**Exercise**: Once you find the line with "ring mcp: (1348, 1000)" in the data that follows, repeat it and every line after it exactly, through the line with "pinky tip: (1394, 1017)".

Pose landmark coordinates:
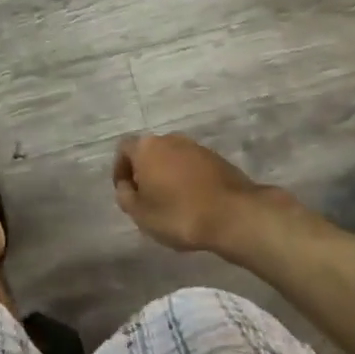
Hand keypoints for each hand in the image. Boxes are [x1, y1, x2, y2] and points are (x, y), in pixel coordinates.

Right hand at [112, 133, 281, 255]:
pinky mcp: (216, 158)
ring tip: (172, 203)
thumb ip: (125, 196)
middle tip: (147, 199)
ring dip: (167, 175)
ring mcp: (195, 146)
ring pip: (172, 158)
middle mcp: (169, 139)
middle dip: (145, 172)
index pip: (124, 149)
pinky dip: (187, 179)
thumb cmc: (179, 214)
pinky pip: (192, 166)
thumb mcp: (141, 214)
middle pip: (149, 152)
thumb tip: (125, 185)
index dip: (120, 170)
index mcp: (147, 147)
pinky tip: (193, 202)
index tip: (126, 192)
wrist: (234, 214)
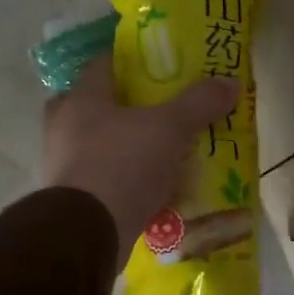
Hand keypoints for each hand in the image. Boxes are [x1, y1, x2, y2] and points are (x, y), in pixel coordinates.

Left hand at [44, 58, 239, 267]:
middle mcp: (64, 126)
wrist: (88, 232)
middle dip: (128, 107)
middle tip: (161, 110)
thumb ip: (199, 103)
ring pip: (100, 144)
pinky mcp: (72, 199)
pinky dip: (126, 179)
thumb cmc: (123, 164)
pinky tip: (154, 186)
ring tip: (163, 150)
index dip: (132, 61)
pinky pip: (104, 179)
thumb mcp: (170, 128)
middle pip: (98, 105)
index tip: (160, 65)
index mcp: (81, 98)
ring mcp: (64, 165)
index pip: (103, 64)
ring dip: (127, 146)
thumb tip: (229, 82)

* * *

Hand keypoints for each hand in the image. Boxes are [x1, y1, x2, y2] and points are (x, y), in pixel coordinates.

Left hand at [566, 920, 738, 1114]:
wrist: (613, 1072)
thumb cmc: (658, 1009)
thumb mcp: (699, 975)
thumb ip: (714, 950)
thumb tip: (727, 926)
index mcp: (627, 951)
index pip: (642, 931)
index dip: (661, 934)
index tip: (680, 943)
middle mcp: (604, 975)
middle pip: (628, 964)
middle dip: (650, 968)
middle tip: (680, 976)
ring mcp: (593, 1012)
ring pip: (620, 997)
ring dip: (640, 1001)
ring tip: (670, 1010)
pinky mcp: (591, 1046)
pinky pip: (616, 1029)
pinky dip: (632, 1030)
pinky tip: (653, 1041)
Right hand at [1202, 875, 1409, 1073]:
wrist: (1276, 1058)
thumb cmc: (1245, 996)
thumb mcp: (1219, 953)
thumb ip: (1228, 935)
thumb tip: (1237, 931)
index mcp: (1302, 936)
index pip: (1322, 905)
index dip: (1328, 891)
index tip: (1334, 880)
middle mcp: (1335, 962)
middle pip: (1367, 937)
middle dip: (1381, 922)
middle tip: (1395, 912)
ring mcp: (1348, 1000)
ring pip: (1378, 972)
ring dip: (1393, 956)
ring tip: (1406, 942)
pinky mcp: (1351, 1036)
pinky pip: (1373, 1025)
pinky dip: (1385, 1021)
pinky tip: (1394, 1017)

**Reply**:
ring mcp: (1348, 1000)
ring pip: (1378, 972)
ring dip: (1393, 956)
ring tip: (1406, 942)
pinky mcp: (1351, 1036)
pinky pip: (1373, 1025)
pinky dip: (1385, 1021)
pinky tip: (1394, 1017)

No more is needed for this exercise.